== EXERCISE BRIEF ==
Copy exactly the lines of the material below that run from the one containing "M1835,273L1861,311L1837,327L1811,289Z" through the one containing "M1582,591C1595,594 1610,596 1623,600C1669,615". Copy no other lines.

== RECORDS TO PROCESS ==
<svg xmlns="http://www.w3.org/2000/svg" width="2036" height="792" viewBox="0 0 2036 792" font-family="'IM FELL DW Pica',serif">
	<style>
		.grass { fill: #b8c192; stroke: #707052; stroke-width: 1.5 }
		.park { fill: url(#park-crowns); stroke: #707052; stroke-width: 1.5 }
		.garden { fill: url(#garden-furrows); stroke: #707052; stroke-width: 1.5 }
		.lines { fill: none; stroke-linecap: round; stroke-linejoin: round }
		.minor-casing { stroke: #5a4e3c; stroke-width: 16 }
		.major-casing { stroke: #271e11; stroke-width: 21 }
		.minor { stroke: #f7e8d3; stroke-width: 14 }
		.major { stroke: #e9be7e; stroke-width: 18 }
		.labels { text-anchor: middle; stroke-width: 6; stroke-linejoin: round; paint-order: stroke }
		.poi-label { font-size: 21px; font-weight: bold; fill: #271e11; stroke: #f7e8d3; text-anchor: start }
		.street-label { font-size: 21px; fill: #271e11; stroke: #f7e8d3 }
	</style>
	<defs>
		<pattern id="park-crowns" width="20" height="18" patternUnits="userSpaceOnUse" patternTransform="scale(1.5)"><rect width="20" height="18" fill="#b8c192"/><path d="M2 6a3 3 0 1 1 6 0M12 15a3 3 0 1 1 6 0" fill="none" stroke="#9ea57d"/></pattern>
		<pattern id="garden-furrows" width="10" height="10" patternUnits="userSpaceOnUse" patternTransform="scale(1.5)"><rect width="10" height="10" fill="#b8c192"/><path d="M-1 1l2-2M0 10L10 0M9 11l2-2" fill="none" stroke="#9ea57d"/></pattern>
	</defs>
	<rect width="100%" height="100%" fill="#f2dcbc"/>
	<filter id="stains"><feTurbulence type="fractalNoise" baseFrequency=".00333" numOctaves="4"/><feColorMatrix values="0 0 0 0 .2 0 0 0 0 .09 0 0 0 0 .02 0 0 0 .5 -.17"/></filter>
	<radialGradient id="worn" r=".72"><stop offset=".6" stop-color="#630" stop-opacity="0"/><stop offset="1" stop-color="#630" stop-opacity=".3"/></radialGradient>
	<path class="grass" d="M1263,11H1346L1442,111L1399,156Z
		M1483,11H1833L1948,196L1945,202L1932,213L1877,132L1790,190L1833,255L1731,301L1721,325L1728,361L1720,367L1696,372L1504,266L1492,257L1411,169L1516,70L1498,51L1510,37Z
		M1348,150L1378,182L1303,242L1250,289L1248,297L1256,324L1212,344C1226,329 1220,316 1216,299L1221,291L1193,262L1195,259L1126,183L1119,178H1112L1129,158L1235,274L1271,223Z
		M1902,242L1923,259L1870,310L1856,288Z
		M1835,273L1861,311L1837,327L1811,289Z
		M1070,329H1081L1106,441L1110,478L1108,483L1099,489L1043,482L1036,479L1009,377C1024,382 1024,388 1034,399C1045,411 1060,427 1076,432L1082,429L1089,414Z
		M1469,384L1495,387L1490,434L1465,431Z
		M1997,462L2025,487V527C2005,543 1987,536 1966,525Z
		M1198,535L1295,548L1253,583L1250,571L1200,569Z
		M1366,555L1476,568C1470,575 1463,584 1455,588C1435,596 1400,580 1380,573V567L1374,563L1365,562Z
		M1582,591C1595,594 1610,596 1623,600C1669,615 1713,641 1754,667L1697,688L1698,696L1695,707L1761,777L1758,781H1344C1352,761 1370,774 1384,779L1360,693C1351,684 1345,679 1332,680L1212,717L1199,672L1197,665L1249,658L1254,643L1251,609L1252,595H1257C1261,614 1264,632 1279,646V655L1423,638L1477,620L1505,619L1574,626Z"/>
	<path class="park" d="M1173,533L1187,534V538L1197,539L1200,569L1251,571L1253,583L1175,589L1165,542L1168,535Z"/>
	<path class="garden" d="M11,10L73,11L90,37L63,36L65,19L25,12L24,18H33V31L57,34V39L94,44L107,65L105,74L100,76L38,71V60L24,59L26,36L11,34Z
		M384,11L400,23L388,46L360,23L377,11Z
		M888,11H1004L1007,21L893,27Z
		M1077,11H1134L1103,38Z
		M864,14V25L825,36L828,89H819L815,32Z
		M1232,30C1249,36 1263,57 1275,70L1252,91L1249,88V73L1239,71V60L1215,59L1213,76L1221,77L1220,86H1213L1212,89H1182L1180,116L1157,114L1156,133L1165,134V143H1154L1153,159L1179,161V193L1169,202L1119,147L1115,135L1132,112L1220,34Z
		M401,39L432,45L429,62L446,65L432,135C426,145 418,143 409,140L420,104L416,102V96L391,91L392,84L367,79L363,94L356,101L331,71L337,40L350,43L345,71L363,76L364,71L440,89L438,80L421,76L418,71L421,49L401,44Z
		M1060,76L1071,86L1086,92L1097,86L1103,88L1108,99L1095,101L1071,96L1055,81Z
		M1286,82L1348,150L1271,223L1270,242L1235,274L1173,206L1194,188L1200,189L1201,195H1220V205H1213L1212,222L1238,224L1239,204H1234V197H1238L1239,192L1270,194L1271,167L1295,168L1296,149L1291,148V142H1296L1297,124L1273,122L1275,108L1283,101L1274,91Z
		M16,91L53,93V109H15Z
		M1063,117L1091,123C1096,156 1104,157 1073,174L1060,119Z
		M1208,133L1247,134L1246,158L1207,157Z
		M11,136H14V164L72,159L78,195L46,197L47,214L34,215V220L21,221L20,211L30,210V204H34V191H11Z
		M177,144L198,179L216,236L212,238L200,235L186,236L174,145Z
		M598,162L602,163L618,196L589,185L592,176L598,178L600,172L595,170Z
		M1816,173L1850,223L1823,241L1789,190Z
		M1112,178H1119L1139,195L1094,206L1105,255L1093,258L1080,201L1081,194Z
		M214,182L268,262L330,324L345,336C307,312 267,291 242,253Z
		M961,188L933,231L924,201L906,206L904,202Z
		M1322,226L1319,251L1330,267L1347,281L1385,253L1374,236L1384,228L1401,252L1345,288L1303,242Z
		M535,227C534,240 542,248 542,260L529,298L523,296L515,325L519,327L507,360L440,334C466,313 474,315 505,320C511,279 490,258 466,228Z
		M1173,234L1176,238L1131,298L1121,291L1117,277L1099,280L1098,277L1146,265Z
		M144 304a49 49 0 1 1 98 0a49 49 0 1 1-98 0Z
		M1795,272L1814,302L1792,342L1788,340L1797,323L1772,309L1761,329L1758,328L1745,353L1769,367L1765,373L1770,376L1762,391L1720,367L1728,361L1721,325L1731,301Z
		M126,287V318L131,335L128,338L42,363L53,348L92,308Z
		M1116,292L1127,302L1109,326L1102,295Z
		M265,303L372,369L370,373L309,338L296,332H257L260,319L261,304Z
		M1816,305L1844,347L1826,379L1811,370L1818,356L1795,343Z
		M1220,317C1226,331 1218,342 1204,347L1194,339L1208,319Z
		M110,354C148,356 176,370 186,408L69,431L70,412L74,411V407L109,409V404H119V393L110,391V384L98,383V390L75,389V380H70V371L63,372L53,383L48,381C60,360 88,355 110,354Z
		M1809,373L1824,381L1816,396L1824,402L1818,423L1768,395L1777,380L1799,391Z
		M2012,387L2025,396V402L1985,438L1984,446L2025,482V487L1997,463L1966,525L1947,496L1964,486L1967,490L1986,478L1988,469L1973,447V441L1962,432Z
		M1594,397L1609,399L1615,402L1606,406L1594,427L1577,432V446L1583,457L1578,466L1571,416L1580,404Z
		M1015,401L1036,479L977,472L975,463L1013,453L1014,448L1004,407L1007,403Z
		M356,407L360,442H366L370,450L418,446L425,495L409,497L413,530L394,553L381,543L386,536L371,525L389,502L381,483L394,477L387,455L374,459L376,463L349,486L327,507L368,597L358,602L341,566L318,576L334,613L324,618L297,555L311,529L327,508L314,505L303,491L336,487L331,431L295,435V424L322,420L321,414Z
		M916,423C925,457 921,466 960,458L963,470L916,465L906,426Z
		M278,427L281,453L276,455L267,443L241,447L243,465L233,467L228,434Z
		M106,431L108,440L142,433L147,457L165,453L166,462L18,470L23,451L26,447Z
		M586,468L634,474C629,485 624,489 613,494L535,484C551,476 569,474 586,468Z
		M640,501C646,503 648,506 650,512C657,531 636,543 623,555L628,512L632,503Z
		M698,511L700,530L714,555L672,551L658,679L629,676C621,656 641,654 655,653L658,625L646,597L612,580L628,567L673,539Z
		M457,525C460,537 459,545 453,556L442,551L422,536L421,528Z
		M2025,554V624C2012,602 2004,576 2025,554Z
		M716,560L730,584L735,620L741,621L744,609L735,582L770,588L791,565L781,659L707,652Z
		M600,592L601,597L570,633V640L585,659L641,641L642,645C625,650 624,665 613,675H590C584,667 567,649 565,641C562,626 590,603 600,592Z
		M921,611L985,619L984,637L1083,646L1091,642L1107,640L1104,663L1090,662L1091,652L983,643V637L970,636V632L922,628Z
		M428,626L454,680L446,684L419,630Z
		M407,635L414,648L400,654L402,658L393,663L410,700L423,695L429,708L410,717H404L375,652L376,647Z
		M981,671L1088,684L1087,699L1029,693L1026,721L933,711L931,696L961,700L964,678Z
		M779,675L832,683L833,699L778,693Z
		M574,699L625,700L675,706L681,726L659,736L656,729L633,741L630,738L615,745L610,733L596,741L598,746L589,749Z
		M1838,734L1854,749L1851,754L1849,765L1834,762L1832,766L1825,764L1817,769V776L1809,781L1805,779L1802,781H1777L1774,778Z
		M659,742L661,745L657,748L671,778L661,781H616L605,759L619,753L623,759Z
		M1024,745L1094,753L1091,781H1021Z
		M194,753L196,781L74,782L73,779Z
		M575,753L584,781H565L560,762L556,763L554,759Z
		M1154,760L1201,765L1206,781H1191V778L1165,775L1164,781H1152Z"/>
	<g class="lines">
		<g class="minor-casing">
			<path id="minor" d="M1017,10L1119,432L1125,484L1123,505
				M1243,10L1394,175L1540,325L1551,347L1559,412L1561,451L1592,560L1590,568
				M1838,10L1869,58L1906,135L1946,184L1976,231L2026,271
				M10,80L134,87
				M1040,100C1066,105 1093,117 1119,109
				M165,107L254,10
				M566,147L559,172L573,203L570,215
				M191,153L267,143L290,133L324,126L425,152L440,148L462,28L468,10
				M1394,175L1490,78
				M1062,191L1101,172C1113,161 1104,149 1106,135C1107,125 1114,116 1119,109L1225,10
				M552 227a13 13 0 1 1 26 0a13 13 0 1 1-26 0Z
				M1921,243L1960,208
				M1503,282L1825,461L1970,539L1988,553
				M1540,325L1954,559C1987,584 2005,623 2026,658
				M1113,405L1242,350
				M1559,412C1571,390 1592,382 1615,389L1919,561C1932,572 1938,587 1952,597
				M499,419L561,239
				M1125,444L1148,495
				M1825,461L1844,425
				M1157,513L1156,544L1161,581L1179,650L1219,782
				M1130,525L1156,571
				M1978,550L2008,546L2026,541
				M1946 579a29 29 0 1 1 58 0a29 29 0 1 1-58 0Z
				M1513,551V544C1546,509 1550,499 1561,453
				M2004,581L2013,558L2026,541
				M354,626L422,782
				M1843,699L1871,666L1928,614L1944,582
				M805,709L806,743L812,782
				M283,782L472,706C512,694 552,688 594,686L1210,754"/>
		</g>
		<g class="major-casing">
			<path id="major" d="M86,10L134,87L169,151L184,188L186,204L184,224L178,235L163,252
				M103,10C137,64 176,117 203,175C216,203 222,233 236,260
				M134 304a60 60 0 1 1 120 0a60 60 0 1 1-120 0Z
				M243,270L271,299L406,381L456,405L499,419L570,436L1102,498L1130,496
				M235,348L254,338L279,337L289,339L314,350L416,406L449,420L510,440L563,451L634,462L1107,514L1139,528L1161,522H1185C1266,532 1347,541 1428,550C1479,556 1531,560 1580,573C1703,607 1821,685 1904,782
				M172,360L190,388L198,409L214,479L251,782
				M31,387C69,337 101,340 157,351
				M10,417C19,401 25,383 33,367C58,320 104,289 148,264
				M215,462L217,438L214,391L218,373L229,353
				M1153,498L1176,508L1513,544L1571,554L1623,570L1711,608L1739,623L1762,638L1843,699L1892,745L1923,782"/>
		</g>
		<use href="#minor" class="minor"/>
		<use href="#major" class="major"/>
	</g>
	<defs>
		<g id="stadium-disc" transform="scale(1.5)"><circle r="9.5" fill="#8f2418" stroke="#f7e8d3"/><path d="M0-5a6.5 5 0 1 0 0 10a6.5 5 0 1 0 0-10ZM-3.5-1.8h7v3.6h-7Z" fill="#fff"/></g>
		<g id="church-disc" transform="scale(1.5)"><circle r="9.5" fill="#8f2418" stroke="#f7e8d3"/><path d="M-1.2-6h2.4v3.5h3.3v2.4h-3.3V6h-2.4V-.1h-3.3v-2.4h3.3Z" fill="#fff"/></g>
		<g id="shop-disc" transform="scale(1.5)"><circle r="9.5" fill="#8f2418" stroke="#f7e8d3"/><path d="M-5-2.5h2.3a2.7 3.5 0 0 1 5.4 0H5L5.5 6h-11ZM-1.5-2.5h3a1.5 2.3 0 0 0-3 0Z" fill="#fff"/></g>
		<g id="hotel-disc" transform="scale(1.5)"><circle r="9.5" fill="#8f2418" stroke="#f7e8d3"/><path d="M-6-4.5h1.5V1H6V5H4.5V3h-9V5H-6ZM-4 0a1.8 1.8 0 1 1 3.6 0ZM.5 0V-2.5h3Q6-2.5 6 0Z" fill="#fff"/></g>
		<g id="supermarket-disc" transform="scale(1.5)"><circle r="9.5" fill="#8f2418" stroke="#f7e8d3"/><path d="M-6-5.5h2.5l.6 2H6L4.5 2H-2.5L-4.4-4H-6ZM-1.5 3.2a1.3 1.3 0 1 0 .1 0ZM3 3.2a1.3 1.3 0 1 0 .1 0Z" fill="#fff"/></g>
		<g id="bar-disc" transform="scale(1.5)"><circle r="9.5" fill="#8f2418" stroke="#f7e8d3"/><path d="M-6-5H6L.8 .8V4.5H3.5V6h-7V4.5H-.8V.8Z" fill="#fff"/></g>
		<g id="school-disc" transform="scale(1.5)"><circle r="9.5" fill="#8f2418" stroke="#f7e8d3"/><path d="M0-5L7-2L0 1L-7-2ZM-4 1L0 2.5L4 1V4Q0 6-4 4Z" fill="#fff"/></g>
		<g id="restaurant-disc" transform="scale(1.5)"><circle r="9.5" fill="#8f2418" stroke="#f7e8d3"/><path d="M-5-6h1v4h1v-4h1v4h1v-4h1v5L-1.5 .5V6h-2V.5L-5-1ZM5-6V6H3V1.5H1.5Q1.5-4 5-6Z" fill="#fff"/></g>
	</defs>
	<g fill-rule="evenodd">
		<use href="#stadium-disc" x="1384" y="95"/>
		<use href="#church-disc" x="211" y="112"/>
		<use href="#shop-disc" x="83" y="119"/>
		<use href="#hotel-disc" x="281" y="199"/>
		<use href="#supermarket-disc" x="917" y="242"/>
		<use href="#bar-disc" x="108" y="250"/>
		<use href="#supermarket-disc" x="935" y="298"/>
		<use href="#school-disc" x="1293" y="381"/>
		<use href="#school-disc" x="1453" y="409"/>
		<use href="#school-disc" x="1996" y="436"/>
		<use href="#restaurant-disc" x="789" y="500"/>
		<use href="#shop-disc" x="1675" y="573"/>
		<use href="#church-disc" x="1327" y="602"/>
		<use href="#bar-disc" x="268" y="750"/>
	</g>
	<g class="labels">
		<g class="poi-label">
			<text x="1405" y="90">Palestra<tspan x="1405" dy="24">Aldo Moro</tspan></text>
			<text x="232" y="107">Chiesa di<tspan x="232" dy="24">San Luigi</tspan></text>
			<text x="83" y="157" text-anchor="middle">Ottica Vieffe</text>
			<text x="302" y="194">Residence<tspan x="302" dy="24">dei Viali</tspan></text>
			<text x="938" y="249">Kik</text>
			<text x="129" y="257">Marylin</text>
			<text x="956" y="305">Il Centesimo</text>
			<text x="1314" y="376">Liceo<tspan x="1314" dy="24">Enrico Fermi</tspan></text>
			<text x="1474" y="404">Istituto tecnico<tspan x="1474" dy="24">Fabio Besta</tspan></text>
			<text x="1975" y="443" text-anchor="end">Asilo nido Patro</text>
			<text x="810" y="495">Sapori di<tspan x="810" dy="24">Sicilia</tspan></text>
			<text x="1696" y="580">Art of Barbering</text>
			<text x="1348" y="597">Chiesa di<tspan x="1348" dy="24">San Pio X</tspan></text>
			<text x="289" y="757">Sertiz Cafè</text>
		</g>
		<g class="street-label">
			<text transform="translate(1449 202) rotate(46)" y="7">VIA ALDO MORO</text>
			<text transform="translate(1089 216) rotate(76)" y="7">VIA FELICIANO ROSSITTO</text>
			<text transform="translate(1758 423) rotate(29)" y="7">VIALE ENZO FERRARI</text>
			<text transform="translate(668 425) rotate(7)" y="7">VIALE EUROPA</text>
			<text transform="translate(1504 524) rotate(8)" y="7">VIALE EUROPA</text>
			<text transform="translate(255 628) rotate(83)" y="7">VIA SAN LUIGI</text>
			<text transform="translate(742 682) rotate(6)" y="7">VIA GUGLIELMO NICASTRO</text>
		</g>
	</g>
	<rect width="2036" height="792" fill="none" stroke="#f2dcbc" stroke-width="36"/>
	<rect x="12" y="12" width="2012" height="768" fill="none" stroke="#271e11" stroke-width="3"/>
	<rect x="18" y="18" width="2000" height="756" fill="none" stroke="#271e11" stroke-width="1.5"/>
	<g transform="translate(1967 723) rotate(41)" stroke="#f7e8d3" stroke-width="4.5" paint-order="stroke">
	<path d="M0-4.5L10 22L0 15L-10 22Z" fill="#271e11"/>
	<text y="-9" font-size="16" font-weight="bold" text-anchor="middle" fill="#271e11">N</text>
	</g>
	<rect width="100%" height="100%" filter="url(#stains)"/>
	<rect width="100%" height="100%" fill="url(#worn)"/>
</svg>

== OUTPUT FOR THIS TASK ==
		M1835,273L1861,311L1837,327L1811,289Z
		M1070,329H1081L1106,441L1110,478L1108,483L1099,489L1043,482L1036,479L1009,377C1024,382 1024,388 1034,399C1045,411 1060,427 1076,432L1082,429L1089,414Z
		M1469,384L1495,387L1490,434L1465,431Z
		M1997,462L2025,487V527C2005,543 1987,536 1966,525Z
		M1198,535L1295,548L1253,583L1250,571L1200,569Z
		M1366,555L1476,568C1470,575 1463,584 1455,588C1435,596 1400,580 1380,573V567L1374,563L1365,562Z
		M1582,591C1595,594 1610,596 1623,600C1669,615 1713,641 1754,667L1697,688L1698,696L1695,707L1761,777L1758,781H1344C1352,761 1370,774 1384,779L1360,693C1351,684 1345,679 1332,680L1212,717L1199,672L1197,665L1249,658L1254,643L1251,609L1252,595H1257C1261,614 1264,632 1279,646V655L1423,638L1477,620L1505,619L1574,626Z"/>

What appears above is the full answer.